Sunday, February 7, 2016

Threes and the Modern Story


The modern epic story has become one of incredible visual and audible force, a technology marvel. Look no further than the last Star Wars movie, “The Force Awakens,” to see the perfected evolution of the ages-old tale.
 
“The internal mechanics of myths may not have changed much over the years, but the technology used to impart them certainly has,” writes The Economist in December.

The Greeks told grand stories through the early epic poems of Homer and Hesiod from the 7th century BC, roughly. Homer’s (Greek) Iliad and Odyssey and Virgil’s (Roman) Aeneid are The Big Three classics. As in many epic stories of the same form that preceded Homer and Virgil and those that followed them, the hero makes a long journey, faces and defeats adversaries, and returns home transformed by his experience. That’s the basic three-part formula in the story line that’s been repeated for millennia, I described in my first book, Threes.

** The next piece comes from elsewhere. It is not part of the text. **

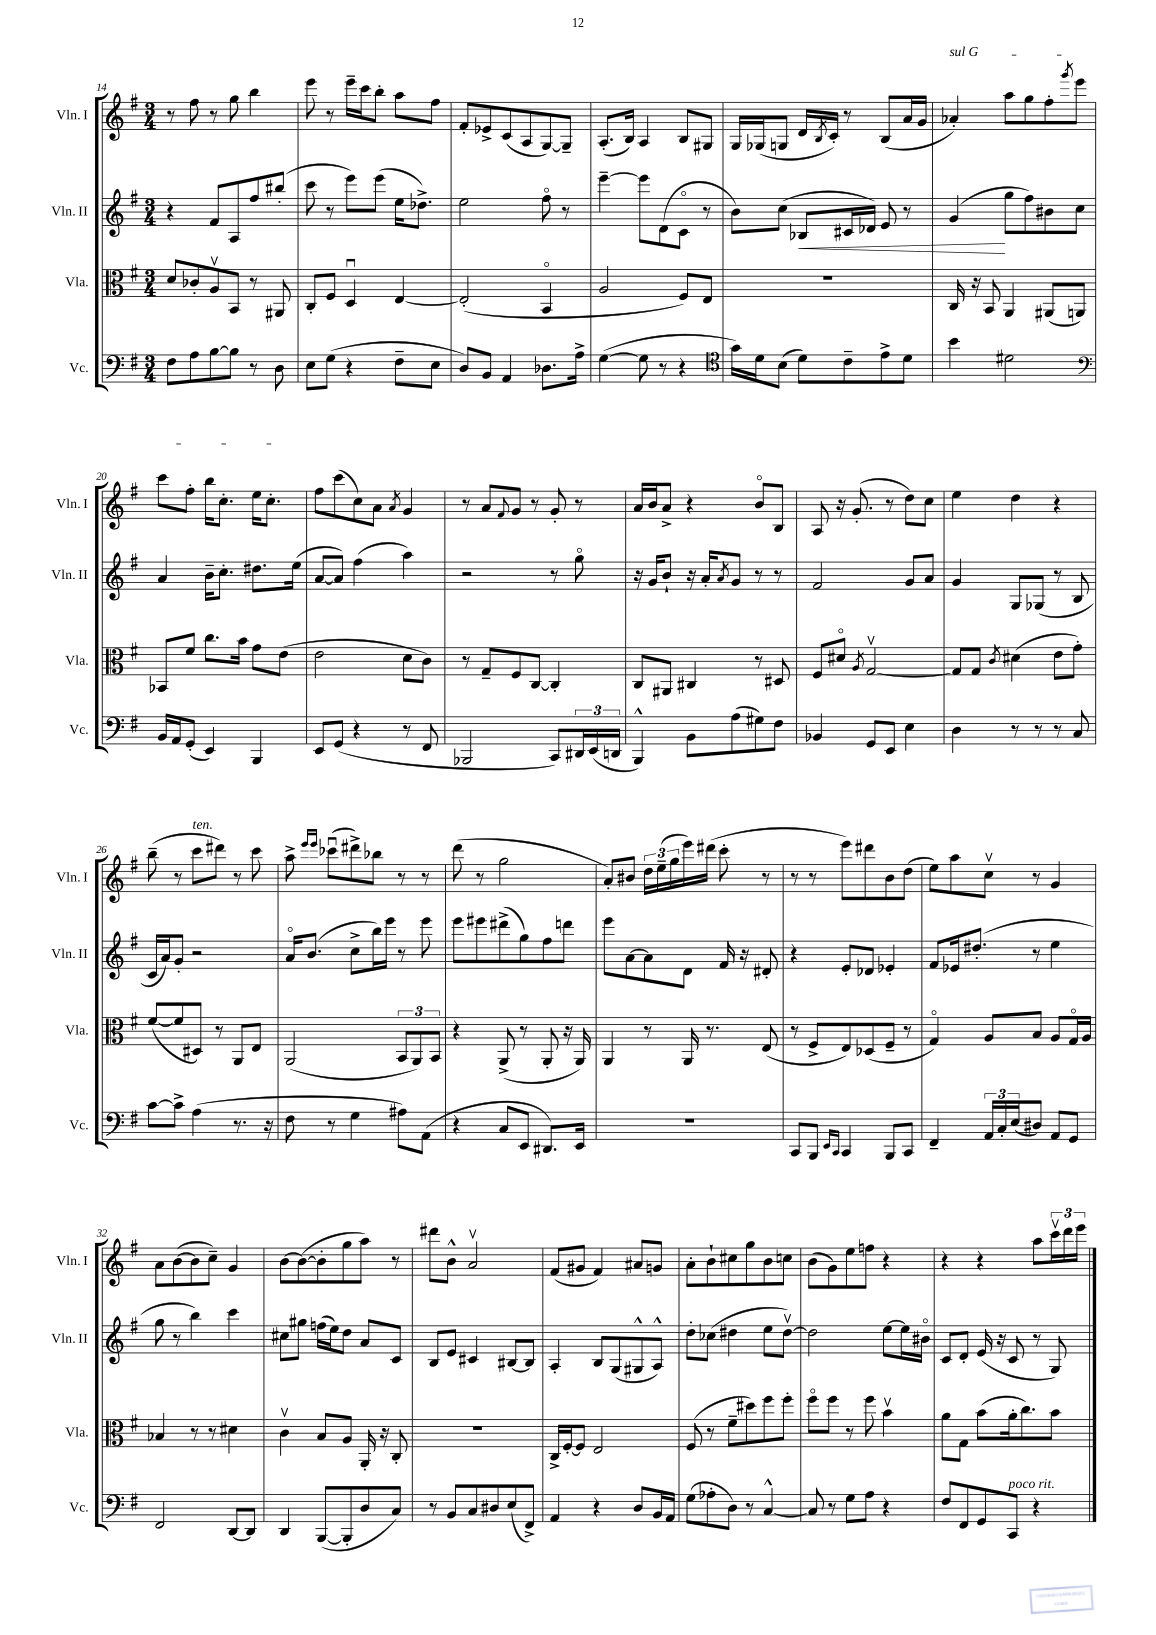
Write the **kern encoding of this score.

“In Homer’s day, legends were passed on in the form of dactylic hexameters: modern myth-makers refer computer graphics, special effects, 3D projections, surround sound and internet video distribution,” writes The Economist in its “Leaders” column describing The Disney Company’s rise to the top tier of modern epic storytellers.

The author says Disney starts with tropes, the first of three key elements in its modern storytelling. Tropes are Disney properties that draw on “well-worn devices of mythic structure to give their stories cultural resonance.”

Employing the capacity of its recent acquisitions of Pixar, Marvel and Lucasfilm, Disney unleashes its technology marvels with such force that Walt would surely turn a smile. Finally Disney’s toys, merchandise and theme parks complete the triad of the modern mythic story as business and cultural powerhouse.

Ultimately, states The Economist, “these modern myths are so compelling because they tap primordial human urges—for refuge, redemption and harmony….Similarly, modern myth-making, reliant though it is on new tools and techniques, is really just pushing the same old buttons in stone-age brains. That is something Walt Disney understood instinctively—and that the company he founded is now exploiting so proficiently.”